Light shines in the darkness

The terrorist attack on London Bridge on Saturday 3 June came without warning and many innocent people were caught up in the tragic events. Kirsty Boden, a young nurse from Loxton in South Australia living in London, responded immediately and ran to help the victims of the barbaric attack. As she ran to help the injured she was stabbed and killed by the terrorists. Kirsty was a theatre recovery nurse at Guy’s Hospital. Colleagues at the hospital said, “She was the most outgoing, kind and generous person who loved to help people. Helping people was what she loved to do in her job as a nurse and in her daily life.” Kirsty was a keen traveller and, on a recent trip, had posted on her blog, “Life is short and we should all use the time we have wisely.”
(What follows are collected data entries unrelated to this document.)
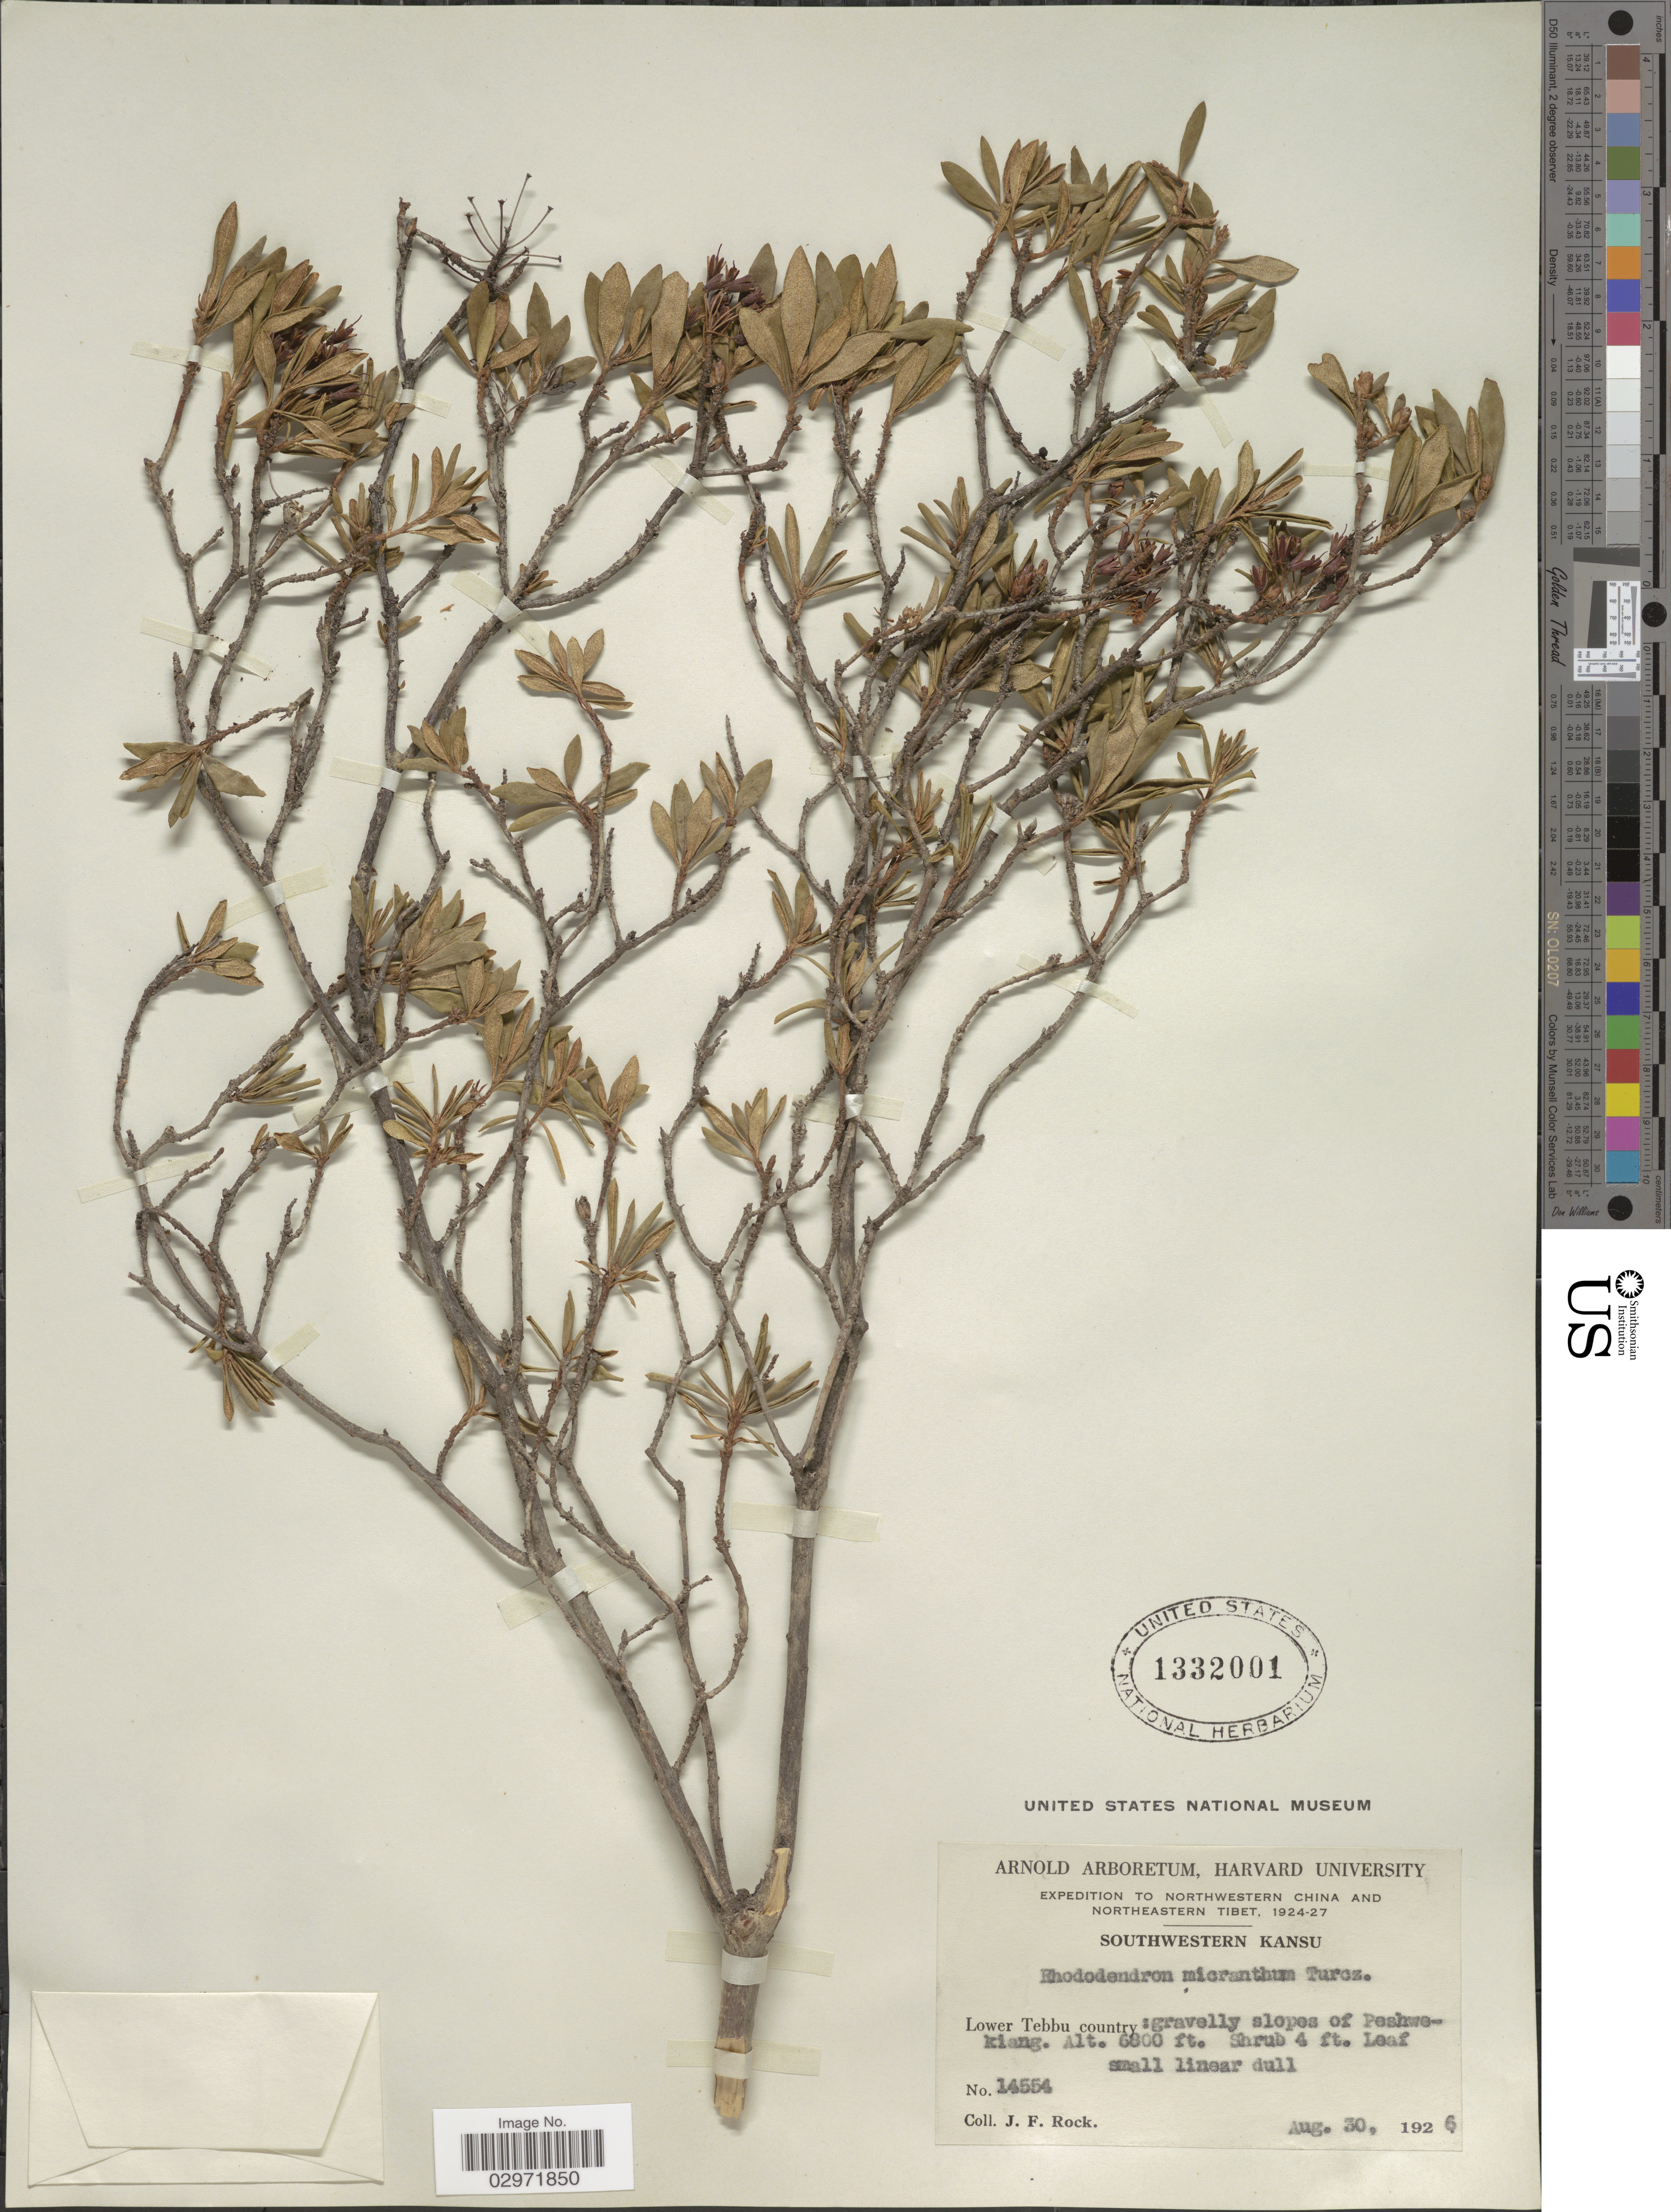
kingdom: Plantae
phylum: Tracheophyta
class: Magnoliopsida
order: Ericales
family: Ericaceae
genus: Rhododendron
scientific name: Rhododendron micranthum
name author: Turcz.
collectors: J. Rock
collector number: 14554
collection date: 1926-08-30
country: China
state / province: Gansu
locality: Northwestern China and Northeastern Tibet, Southwestern Kansu, Lower Tebbu country: gravelly slopes of Peshwekiang.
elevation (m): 2073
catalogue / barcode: US 1332001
Brett Freeman was stabbed 4 times in the back by one of the terrorists; one of the wounds punctured his lung. As gunshots continued to ring out, a policewoman, Emily Lewis, came to help him. He told her, “Leave me now – go and save yourself.” But she refused to go and continued to hold his hand and talk to him. She stayed with him for 2 hours until he was safely in King’s College Hospital, where doctors saved his life. Brett said, “If it wasn’t for Emily, who kept talking, who wouldn’t leave me, I might not have reached hospital alive. I could see how scared she was – we all were – but she didn’t think of her own safety. I can only thank everyone who helped me, particularly Emily – I owe her my life.”

These stories, and others like them, show how, at the same time wicked men were bent on destroying as many lives as they could, others were responding in love and were committed to saving lives. One of the two greatest commandments is, “You shall love your neighbour as you love yourself.” Kirsty knew people had been seriously injured and instinctively went to help them, just as she hoped someone would do the same for her if she was in such a terrible situation. Her love for strangers cost her own life. Emily knew that if she was lying seriously injured she wouldn’t want to be on her own. At risk to her own life she stayed with Brett, who might easily have died. Kirsty and Emily’s actions also remind us of Jesus who in love, and at great personal cost, laid down his life that we might live.